There is intense debate over what Luke was actually describing here – as he appears to have confused two events – the presentation of the first-born male, which doesn’t require any sacrifice with the purification of Mary, which does.

But as I wrote in the pew sheet Liturgical accuracy is not Luke’s focus here, so we mustn’t be side-tracked down that blind alley.

Jesus is being presented as an object of faith and hope. He is recognised as such in the Temple – the very focus of Jewish religious life – by two people who represent the traditions and history of the Jewish people.

Simeon and Anna are pious, old and wise and represent all the traditions and beliefs of old Israel recognising that in this small child, all those traditions will find fulfilment in Him.

In this baby Simeon saw “the light for revelation to the gentiles” meaning that Israel’s divine mission to be a light to all the peoples of the world would be fulfilled in him, but he also saw that this new thing would cause some to fall and some to rise as they perceived and acted upon his message and in a prediction of that child’s grisly end he tells Mary “And a sword will pierce your own soul too”

Light of course illuminates all the dark corners of life, bringing to light all those things one tries to keep hidden. In his battles with the scribes, the pharisees, the Herodians, the Romans and in his healings of the souls that came to him looking for salvation, light, truth, and clarity was what he brought into every encounter.

And that same light is what illuminates the way we follow Jesus. We follow him by imitating him – choosing to see, think and act as He did.

Our character should bear the all the hallmarks that made Christ a light in the darkness like humility, truth, honesty and righteousness tempered by mercy. We like Him should treat everyone as a human being first before we label them anything else – rich, poor, black white or Asian, educated or not, Good or not, Christian or not.

We should try to bring healing and justice and wholeness to the people we have contact with and into the situations we find ourselves in.

This is how we follow Jesus. We follow him by imitating him and his way of being a human being.

And we mustn’t let ourselves be drawn into the argument that we can’t do any of that because Jesus was divine and we are not.

As the writer of Hebrews makes abundantly clear, Jesus was a human being in every fibre of his being just like us.

Indeed, if Jesus wasn’t a human being just like us he could not offer us salvation or it would be rendered meaningless because He was above us – not one of us.

Jesus was born, lived, suffered and died just like us. As a human being

But that divine light within Him shone so white hot it infused every atom of his humanity making him truly the light of the world.

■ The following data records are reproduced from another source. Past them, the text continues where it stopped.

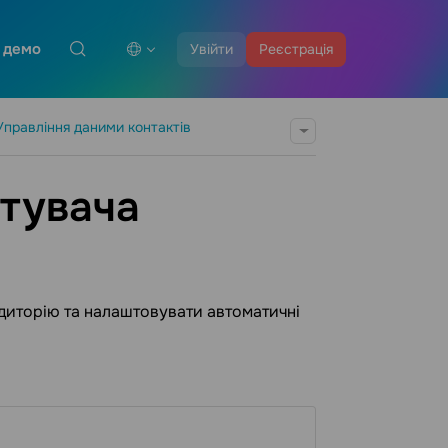
 демо
Увійти
Реєстрація
Управління даними контактів
стувача
удиторію та налаштовувати автоматичні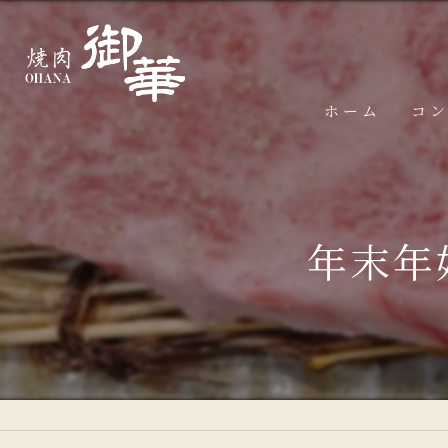
ホーム
コ
年末年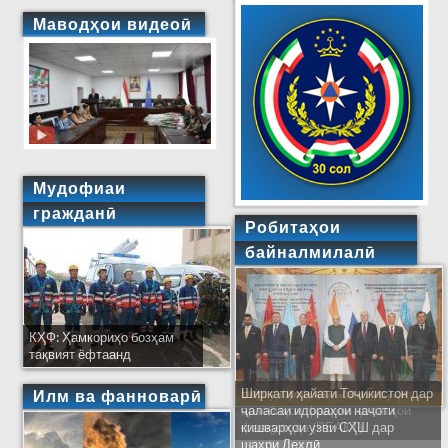
Маводҳои видеоӣ
Мудофиаи
гражданӣ
Робитаҳои
байналмилалӣ
КҲФ: Ҳамкориҳо бозҳам
тақвият ёфтаанд
Ширкати ҳайати Тоҷикистон дар
Илм ва фанноварӣ
ҷаласаи идораҳои наҷоти
кишварҳои узви СҲШ дар
шаҳри Деҳлӣ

In choosing to follow Jesus we fan the flames of that divine spark within us so we too shine with that same light – God’s light.

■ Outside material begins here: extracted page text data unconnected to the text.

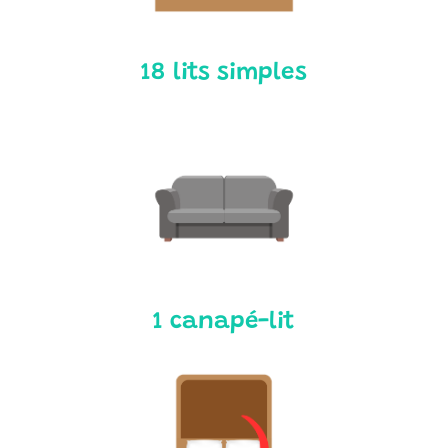
18 lits simples
1 canapé-lit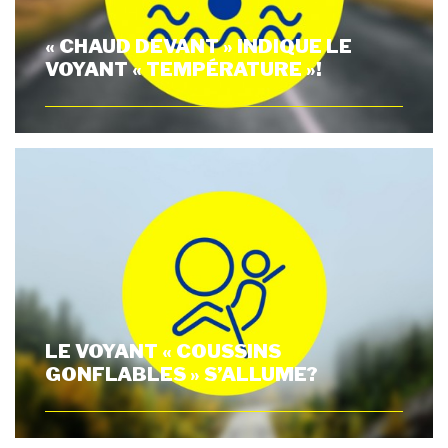
« CHAUD DEVANT » INDIQUE LE
VOYANT « TEMPÉRATURE »!
LE VOYANT « COUSSINS
GONFLABLES » S’ALLUME?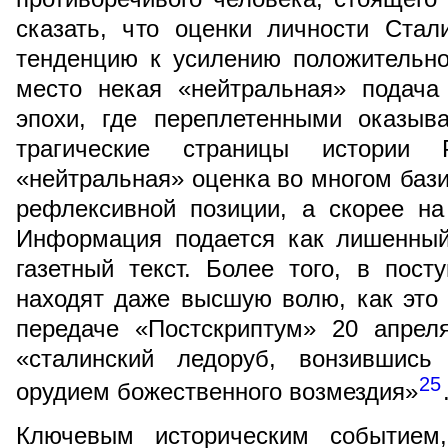
сказать, что оценки личности Стал
тенденцию к усилению положительно
место некая «нейтральная» подача
эпохи, где переплетенными оказыв
трагические страницы истории 
«нейтральная» оценка во многом бази
рефлексивной позиции, а скорее на
Информация подается как лишенный
газетный текст. Более того, в пос
находят даже высшую волю, как это
передаче «Постскриптум» 20 апреля
«сталинский ледоруб, вонзившись
25
орудием божественного возмездия»
Ключевым историческим событием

To try and illustrate what I mean by that I’ll use this encounter Jesus had with his opponents recounted in John 10: 30-39

Jesus was due to be stoned for the blasphemy of saying “The Father and I are one” (John 10:30) and he countered that charge by saying that their own law says that all people can “be as gods”.

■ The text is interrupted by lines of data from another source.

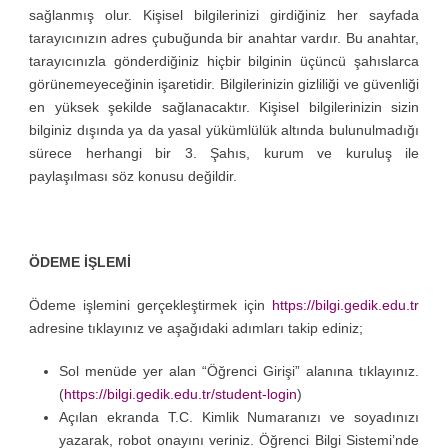
sağlanmış olur. Kişisel bilgilerinizi girdiğiniz her sayfada
tarayıcınızın adres çubuğunda bir anahtar vardır. Bu anahtar,
tarayıcınızla gönderdiğiniz hiçbir bilginin üçüncü şahıslarca
görünemeyeceğinin işaretidir. Bilgilerinizin gizliliği ve güvenliği
en yüksek şekilde sağlanacaktır. Kişisel bilgilerinizin sizin
bilginiz dışında ya da yasal yükümlülük altında bulunulmadığı
sürece herhangi bir 3. Şahıs, kurum ve kuruluş ile
paylaşılması söz konusu değildir.
ÖDEME İŞLEMİ
Ödeme işlemini gerçekleştirmek için
https://bilgi.gedik.edu.tr
adresine tıklayınız ve aşağıdaki adımları takip ediniz;
Sol menüde yer alan “Öğrenci Girişi” alanına tıklayınız.
(
https://bilgi.gedik.edu.tr/student-login
)
Açılan ekranda T.C. Kimlik Numaranızı ve soyadınızı
yazarak, robot onayını veriniz. Öğrenci Bilgi Sistemi’nde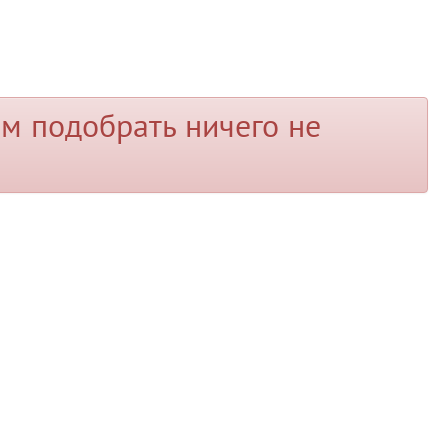
м подобрать ничего не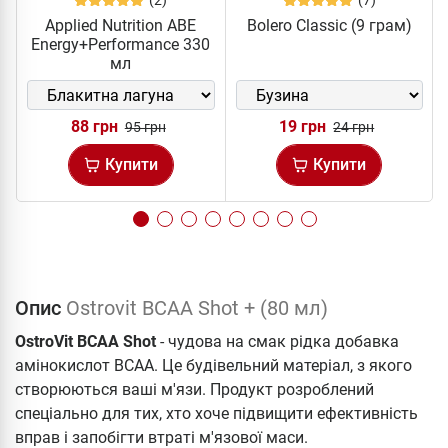
(2)
(7)
Applied Nutrition ABE
Bolero Classic (9 грам)
Energy+Performance 330
мл
88 грн
19 грн
95 грн
24 грн
Купити
Купити
Опис
Ostrovit BCAA Shot + (80 мл)
OstroVit BCAA Shot
- чудова на смак рідка добавка
амінокислот ВСАА. Це будівельний матеріал, з якого
створюються ваші м'язи. Продукт розроблений
спеціально для тих, хто хоче підвищити ефективність
вправ і запобігти втраті м'язової маси.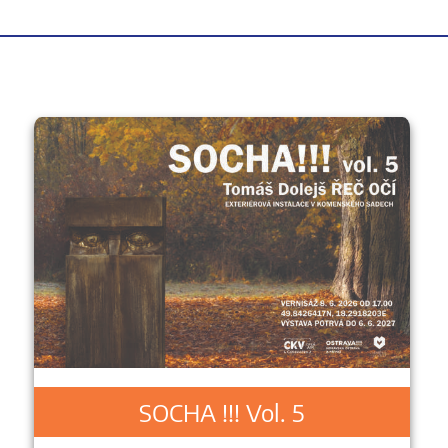
SOCHA !!! Vol. 5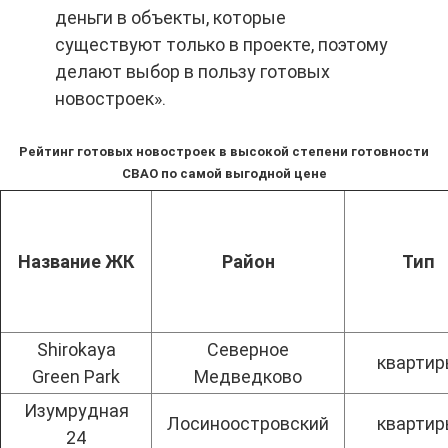
деньги в объекты, которые
существуют только в проекте, поэтому
делают выбор в пользу готовых
новостроек».
Рейтинг готовых новостроек в высокой степени готовности
СВАО по самой выгодной цене
Название ЖК
Район
Тип
Shirokaya
Северное
кварти
Green Park
Медведково
Изумрудная
Лосиноостровский
кварти
24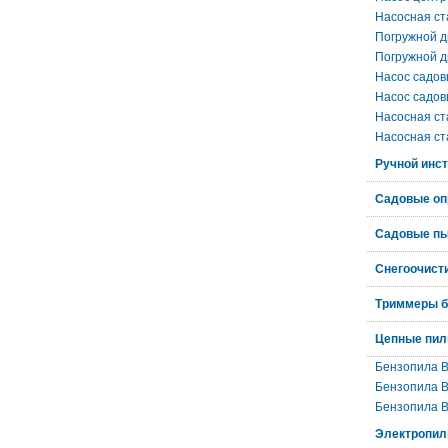
Насосная с
Погружной д
Погружной 
Насос садо
Насос садо
Насосная ст
Насосная с
Ручной инс
Садовые оп
Садовые п
Снегоочист
Триммеры б
Цепные пи
Бензопила 
Бензопила 
Бензопила 
Электропи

Jesus was quoting a psalm – psalm 82 to be precise, which as Jesus said himself cannot be revoked so I’ll end this reflection with the quote from psalms which describes what we all become when we shine with the light of Christ and follow him in his way by righting wrongs and bring justice and healing to those who are weak and despondent. We become children of God. Psalm 82: 6 quoted by Jesus himself.